Crime Victims = "They"
09/23/2010
A+
|
a-
Print Friendly and PDF

Timothy Egan writes at NYTimes.com:

Beware, they told us in the train stations of northern Italy, of the Gypsy baby trick – an old ruse by Europe’s most reviled underclass. A woman will suddenly ask you to hold her child, and then just as you fumble to respond another Gypsy will grab your wallet.

Watch out, they cautioned us in the lovely Turkish port city of Kusadasi, for the Gypsies who prey on tourists along the waterfront. And old lady will bump you, while a teenage hooligan grabs your bag. The Gypsy old-lady trick.

Those Gypsies, known by the less pejorative term of Roma, are getting kicked around the continent again, hardy perennials of European scapegoats. Unspoken characterizations based on ancient stereotypes – they are shiftless, clannish, prone to petty thievery and to begging, prostitution and dark motives – are now out in the open.

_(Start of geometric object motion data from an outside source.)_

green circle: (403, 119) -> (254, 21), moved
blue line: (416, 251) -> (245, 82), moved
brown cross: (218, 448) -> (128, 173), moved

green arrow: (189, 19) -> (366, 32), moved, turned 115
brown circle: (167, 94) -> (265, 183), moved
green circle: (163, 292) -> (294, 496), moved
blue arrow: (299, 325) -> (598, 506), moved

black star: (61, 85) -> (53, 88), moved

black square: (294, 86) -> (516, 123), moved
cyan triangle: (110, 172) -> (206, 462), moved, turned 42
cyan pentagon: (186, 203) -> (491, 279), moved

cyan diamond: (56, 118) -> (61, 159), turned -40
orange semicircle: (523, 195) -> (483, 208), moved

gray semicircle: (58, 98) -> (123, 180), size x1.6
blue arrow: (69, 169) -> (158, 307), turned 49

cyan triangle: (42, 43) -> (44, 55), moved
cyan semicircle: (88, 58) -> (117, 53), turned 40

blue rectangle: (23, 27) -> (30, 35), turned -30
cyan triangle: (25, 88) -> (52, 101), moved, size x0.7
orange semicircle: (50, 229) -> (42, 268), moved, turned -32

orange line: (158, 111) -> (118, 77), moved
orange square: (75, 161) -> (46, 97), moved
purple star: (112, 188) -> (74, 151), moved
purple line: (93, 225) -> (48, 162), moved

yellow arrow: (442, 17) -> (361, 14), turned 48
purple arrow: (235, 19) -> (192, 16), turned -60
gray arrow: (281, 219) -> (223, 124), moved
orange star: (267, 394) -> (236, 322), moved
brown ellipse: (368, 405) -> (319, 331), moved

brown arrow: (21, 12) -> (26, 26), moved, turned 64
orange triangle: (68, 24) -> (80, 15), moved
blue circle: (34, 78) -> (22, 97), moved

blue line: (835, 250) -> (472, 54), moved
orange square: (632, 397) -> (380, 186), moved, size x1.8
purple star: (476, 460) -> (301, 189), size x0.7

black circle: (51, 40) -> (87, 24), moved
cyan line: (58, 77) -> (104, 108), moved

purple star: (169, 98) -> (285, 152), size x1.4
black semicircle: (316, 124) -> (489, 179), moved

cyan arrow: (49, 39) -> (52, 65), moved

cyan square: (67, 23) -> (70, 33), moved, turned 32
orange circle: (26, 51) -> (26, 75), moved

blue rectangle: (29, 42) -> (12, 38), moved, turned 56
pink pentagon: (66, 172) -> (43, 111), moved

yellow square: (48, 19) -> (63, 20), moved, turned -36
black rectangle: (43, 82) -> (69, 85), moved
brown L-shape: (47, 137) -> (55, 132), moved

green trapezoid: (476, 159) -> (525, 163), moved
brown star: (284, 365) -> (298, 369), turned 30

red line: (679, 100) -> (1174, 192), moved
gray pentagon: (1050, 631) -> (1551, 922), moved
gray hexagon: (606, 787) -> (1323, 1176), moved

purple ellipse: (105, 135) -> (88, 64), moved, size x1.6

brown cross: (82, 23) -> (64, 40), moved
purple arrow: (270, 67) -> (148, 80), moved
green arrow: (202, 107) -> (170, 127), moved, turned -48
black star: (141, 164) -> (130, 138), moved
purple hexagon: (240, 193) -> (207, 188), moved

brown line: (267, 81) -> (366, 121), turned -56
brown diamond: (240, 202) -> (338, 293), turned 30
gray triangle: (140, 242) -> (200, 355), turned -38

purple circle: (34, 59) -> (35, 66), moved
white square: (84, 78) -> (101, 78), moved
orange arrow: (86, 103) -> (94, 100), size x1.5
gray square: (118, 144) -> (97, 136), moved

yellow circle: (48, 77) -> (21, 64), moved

In the early days of a Mediterranean fall, one finds open hostility toward the Roma, encouraged by governments in a Europe that likes to think of itself as enlightened. France, following the lead of the Italians, Danes, Austrians and Swedes, is trying to expel the Roma in their midst.

"They" told me the same things about Gypsies when I backpacked around Europe in 1980. So, therefore, what "they" said can't be true because so many people have noticed the same pattern that it is a stereotype.

But, unlike Egan, I actually think "they" don't deserve to be dehumanized by anonymity. In my case "they" were typically genial Australians backpacking around Europe for a gap year, who, coming from a country with very few Gypsies, had naively fallen for venerable Gypsy scams. "They" amiably passed on their hard-earned new knowledge to naive American travelers like myself.